Nina Degen, geb. 1954, Chefärztin der Psychosomatischen Fachklinik Weisses Haus in Bad Soden mit den Behandlungsschwerpunkten: Russische und Jüdische Patienten (Gewaltopfer, Opfer der Shoa, Sucht); Autorin vieler Fachbeiträge, Mitbegründerin des Verbandes Jüdischer Mediziner in Deutschland und des Europäischen Netzwerkes Jüdischer Gesundheits- und Sozialeinrichtungen.

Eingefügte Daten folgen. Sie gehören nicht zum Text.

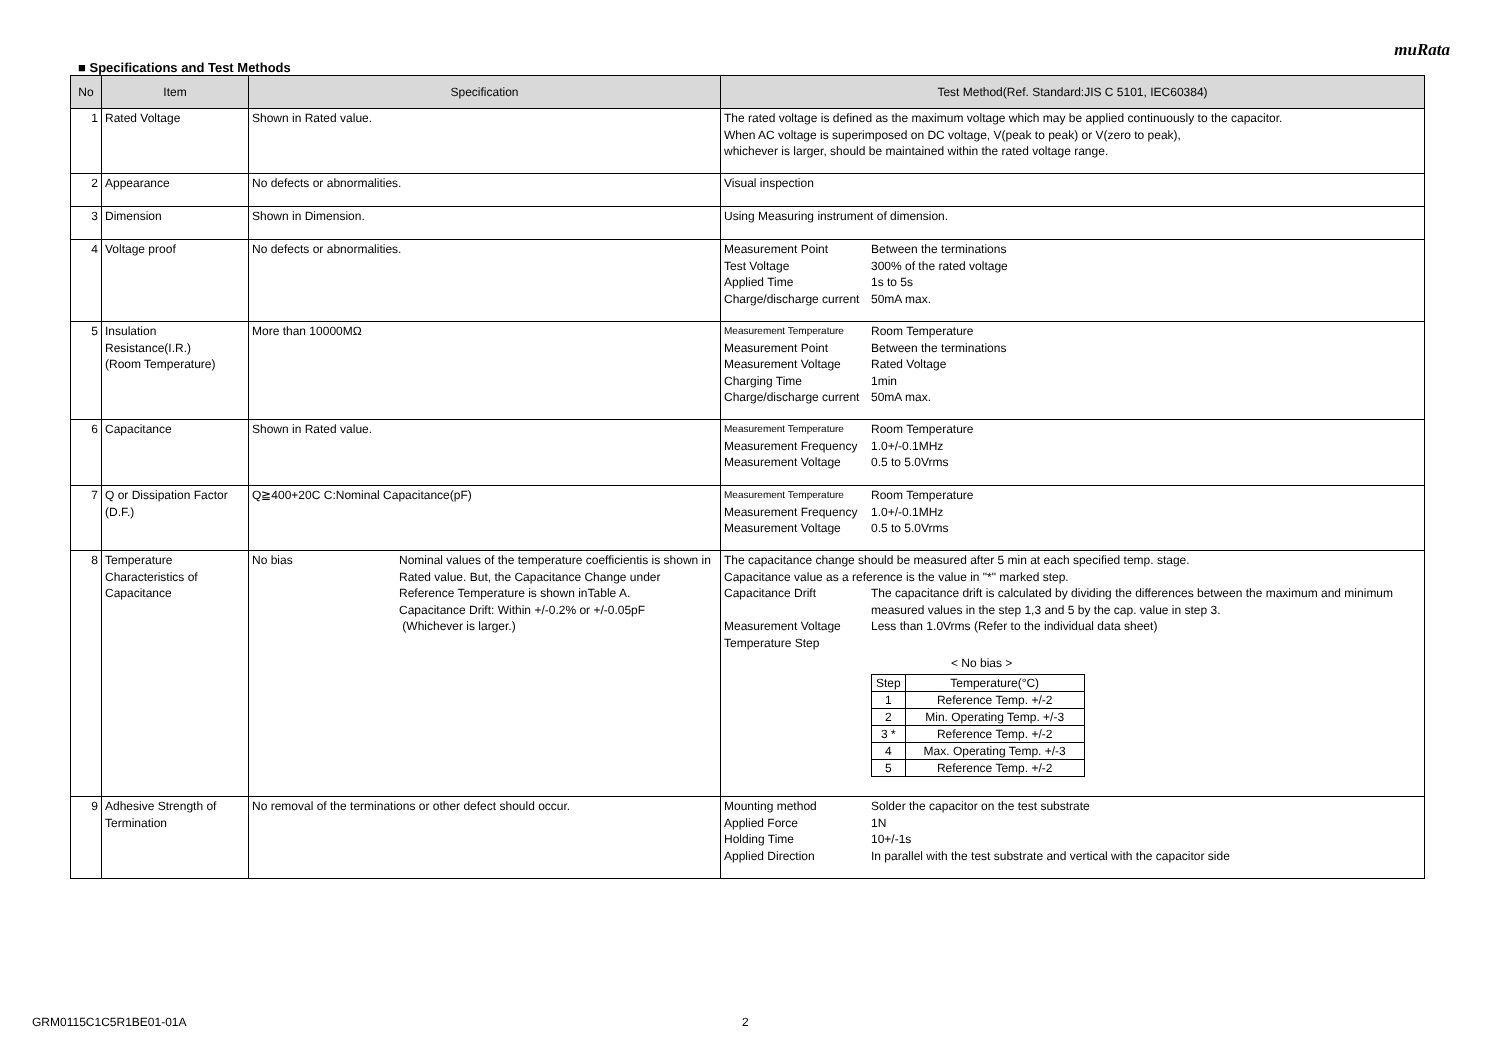muRata
■ Specifications and Test Methods
| No | Item | Specification | Test Method(Ref. Standard:JIS C 5101, IEC60384) |
| --- | --- | --- | --- |
| 1 | Rated Voltage | Shown in Rated value. | The rated voltage is defined as the maximum voltage which may be applied continuously to the capacitor. When AC voltage is superimposed on DC voltage, V(peak to peak) or V(zero to peak), whichever is larger, should be maintained within the rated voltage range. |
| 2 | Appearance | No defects or abnormalities. | Visual inspection |
| 3 | Dimension | Shown in Dimension. | Using Measuring instrument of dimension. |
| 4 | Voltage proof | No defects or abnormalities. | Measurement Point Between the terminations Test Voltage 300% of the rated voltage Applied Time 1s to 5s Charge/discharge current 50mA max. |
| 5 | Insulation Resistance(I.R.) (Room Temperature) | More than 10000MΩ | Measurement Temperature Room Temperature Measurement Point Between the terminations Measurement Voltage Rated Voltage Charging Time 1min Charge/discharge current 50mA max. |
| 6 | Capacitance | Shown in Rated value. | Measurement Temperature Room Temperature Measurement Frequency 1.0+/-0.1MHz Measurement Voltage 0.5 to 5.0Vrms |
| 7 | Q or Dissipation Factor (D.F.) | Q≧400+20C C:Nominal Capacitance(pF) | Measurement Temperature Room Temperature Measurement Frequency 1.0+/-0.1MHz Measurement Voltage 0.5 to 5.0Vrms |
| 8 | Temperature Characteristics of Capacitance | No bias Nominal values of the temperature coefficientis is shown in Rated value. But, the Capacitance Change under Reference Temperature is shown inTable A. Capacitance Drift: Within +/-0.2% or +/-0.05pF (Whichever is larger.) | The capacitance change should be measured after 5 min at each specified temp. stage. Capacitance value as a reference is the value in "*" marked step. Capacitance Drift The capacitance drift is calculated by dividing the differences between the maximum and minimum measured values in the step 1,3 and 5 by the cap. value in step 3. Measurement Voltage Less than 1.0Vrms (Refer to the individual data sheet) Temperature Step < No bias > / Step / Temperature(°C) / / 1 / Reference Temp. +/-2 / / 2 / Min. Operating Temp. +/-3 / / 3 * / Reference Temp. +/-2 / / 4 / Max. Operating Temp. +/-3 / / 5 / Reference Temp. +/-2 / |
| 9 | Adhesive Strength of Termination | No removal of the terminations or other defect should occur. | Mounting method Solder the capacitor on the test substrate Applied Force 1N Holding Time 10+/-1s Applied Direction In parallel with the test substrate and vertical with the capacitor side |
GRM0115C1C5R1BE01-01A 2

Zahlreiche Publikationen u.a. zum Thema Holocaust: "Konzeption zur Einrichtung einer Jüdischen Abteilung in der Klinik Weisses Haus in Bad Soden", Monographien: "Psychosoziale Probleme der russischen Einwanderer in Deutschland" (1997), "Selbstwertgefühl und Kränkung" ( 1998) , "Mein Werdegang in Deutschland" (1999)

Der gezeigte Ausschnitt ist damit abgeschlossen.